▶ **WHAT IS REQUIRED**
Find every line below with the word "Mitglied" in it, and copy each one.

Items from a data source
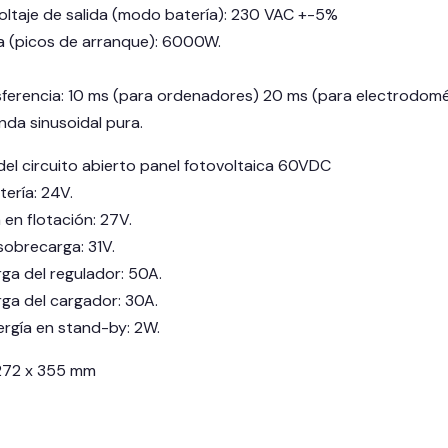
voltaje de salida (modo batería): 230 VAC +-5%
a (picos de arranque): 6000W.
ferencia: 10 ms (para ordenadores) 20 ms (para electrodomé
nda sinusoidal pura.
del circuito abierto panel fotovoltaica 60VDC
tería: 24V.
 en flotación: 27V.
sobrecarga: 31V.
ga del regulador: 50A.
rga del cargador: 30A.
rgía en stand-by: 2W.
 272 x 355 mm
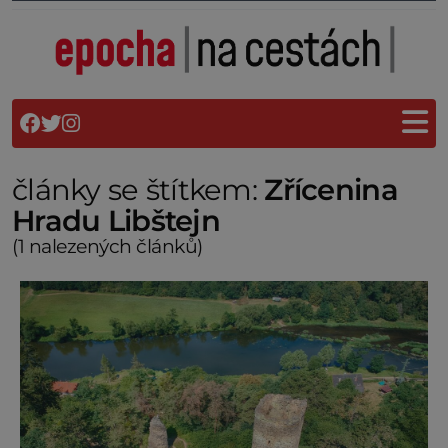
články se štítkem:
Zřícenina
Hradu Libštejn
(1 nalezených článků)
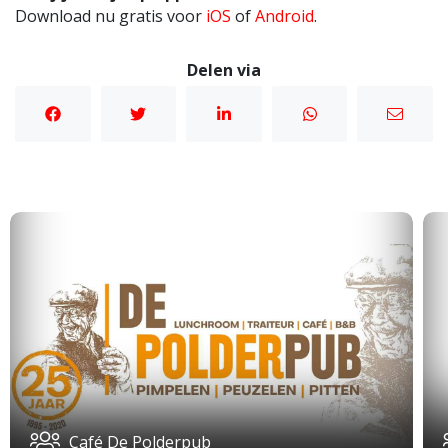
Download nu gratis voor
iOS
of
Android
.
Delen via
Café De Polderpub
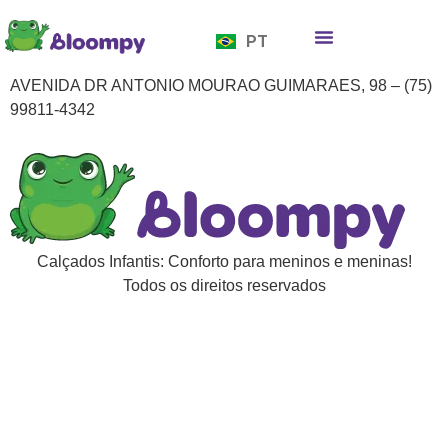
EN
PT
ES
Quem somos
Bloompy Moods
Onde encontrar
AVENIDA DR ANTONIO MOURAO GUIMARAES, 98 – (75)
99811-4342
Calçados Infantis: Conforto para meninos e meninas!
Todos os direitos reservados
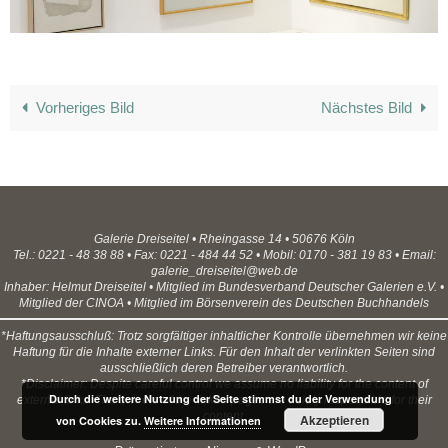
Vorheriges Bild
Nächstes Bild
Galerie Dreiseitel • Rheingasse 14 • 50676 Köln
Tel.: 0221 - 48 38 88 • Fax: 0221 - 484 44 52 • Mobil: 0170 - 381 19 83 • Email:
galerie_dreiseitel@web.de
Inhaber: Helmut Dreiseitel • Mitglied im Bundesverband Deutscher Galerien e.V. •
Mitglied der CINOA • Mitglied im Börsenverein des Deutschen Buchhandels
*Haftungsausschluß: Trotz sorgfältiger inhaltlicher Kontrolle übernehmen wir keine
Haftung für die Inhalte externer Links. Für den Inhalt der verlinkten Seiten sind
ausschließlich deren Betreiber verantwortlich.
*Disclaimer: Despite careful control we assume no liability for the content of
Durch die weitere Nutzung der Seite stimmst du der Verwendung
external links. The owners of the linked pages are solely responsible for their
content.
Akzeptieren
von Cookies zu.
Weitere Informationen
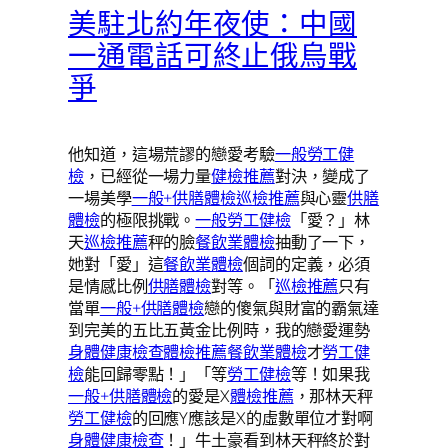
美駐北約年夜使：中國
一通電話可終止俄烏戰
爭
他知道，這場荒謬的戀愛考驗
一般勞工健
檢
，已經從一場力量
健檢推薦
對決，變成了
一場美學
一般+供膳體檢
巡檢推薦
與心靈
供膳
體檢
的極限挑戰。
一般勞工健檢
「愛？」林
天
巡檢推薦
秤的臉
餐飲業體檢
抽動了一下，
她對「愛」這
餐飲業體檢
個詞的定義，必須
是情感比例
供膳體檢
對等。「
巡檢推薦
只有
當單
一般+供膳體檢
戀的傻氣與財富的霸氣達
到完美的五比五黃金比例時，我的戀愛運勢
身體健康檢查
體檢推薦
餐飲業體檢
才
勞工健
檢
能回歸零點！」「等
勞工健檢
等！如果我
一般+供膳體檢
的愛是X
體檢推薦
，那林天秤
勞工健檢
的回應Y應該是X的虛數單位才對啊
身體健康檢查
！」牛土豪看到林天秤終於對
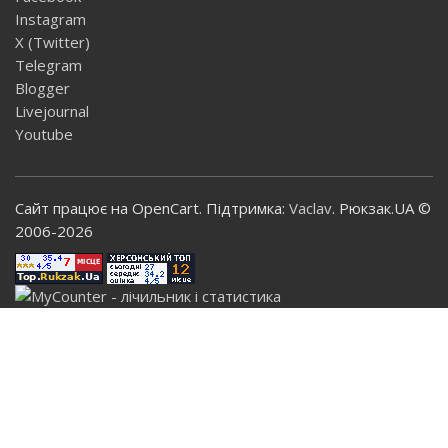
Instagram
X (Twitter)
Telegram
Blogger
Livejournal
Youtube
Сайт працює на OpenCart. Підтримка:
Vaclav
. Рюкзак.UA ©
2006-2026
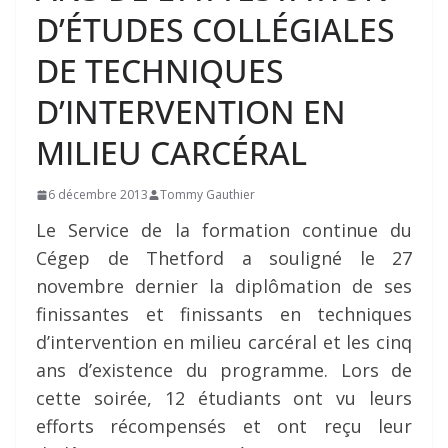
D’ÉTUDES COLLÉGIALES
DE TECHNIQUES
D’INTERVENTION EN
MILIEU CARCÉRAL
6 décembre 2013
Tommy Gauthier
Le Service de la formation continue du
Cégep de Thetford a souligné le 27
novembre dernier la diplômation de ses
finissantes et finissants en techniques
d’intervention en milieu carcéral et les cinq
ans d’existence du programme. Lors de
cette soirée, 12 étudiants ont vu leurs
efforts récompensés et ont reçu leur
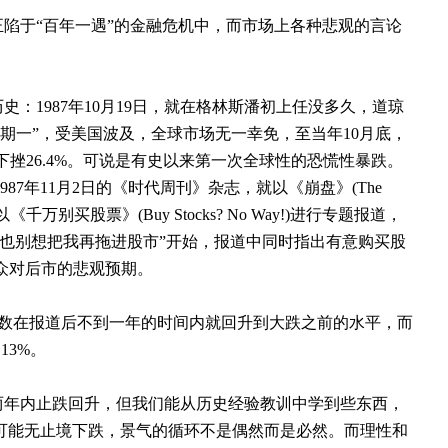
陷于“百年一遇”的金融危机中，而市场上各种悲观的言论
历史：
1987
年
10
月
19
日
，就在格林斯潘初上任没多久，道琼
星期一”，受美国波及，全球市场无一幸免，至当年
10
月底，
下挫
26.4%
。可说是有史以来第一次全球性的恐慌性暴跌。
987
年
11
月
2
日
的《时代周刊》杂志，就以《崩盘》
(The
以《千万别买股票》
(Buy Stocks? No Way!)
进行专题报道，
也别想把我再拖进股市”开始，报道中同时指出有意购买股
众对后市的悲观预期。
数在报道后不到一年的时间内就回升到大跌之前的水平，而
到
13%
。
两年内止跌回升，但我们能从历史经验教训中学到些东西，
可能无止境下跌，景气的循环不是偶然而是必然。而理性和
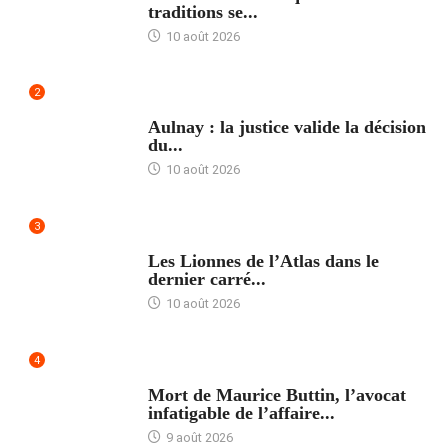
traditions se...
10 août 2026
2
ACCUEIL
Aulnay : la justice valide la décision
du...
10 août 2026
3
ACCUEIL
Les Lionnes de l’Atlas dans le
dernier carré...
10 août 2026
4
ACCUEIL
Mort de Maurice Buttin, l’avocat
infatigable de l’affaire...
9 août 2026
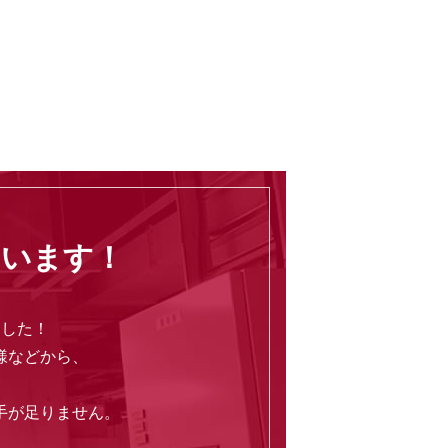
ています！
ました！
様などから、
手が足りません。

▶ **SOLUTION TO THIS TASK**
Inhaber: Helmut Dreiseitel • Mitglied im Bundesverband Deutscher Galerien e.V. •
Mitglied der CINOA • Mitglied im Börsenverein des Deutschen Buchhandels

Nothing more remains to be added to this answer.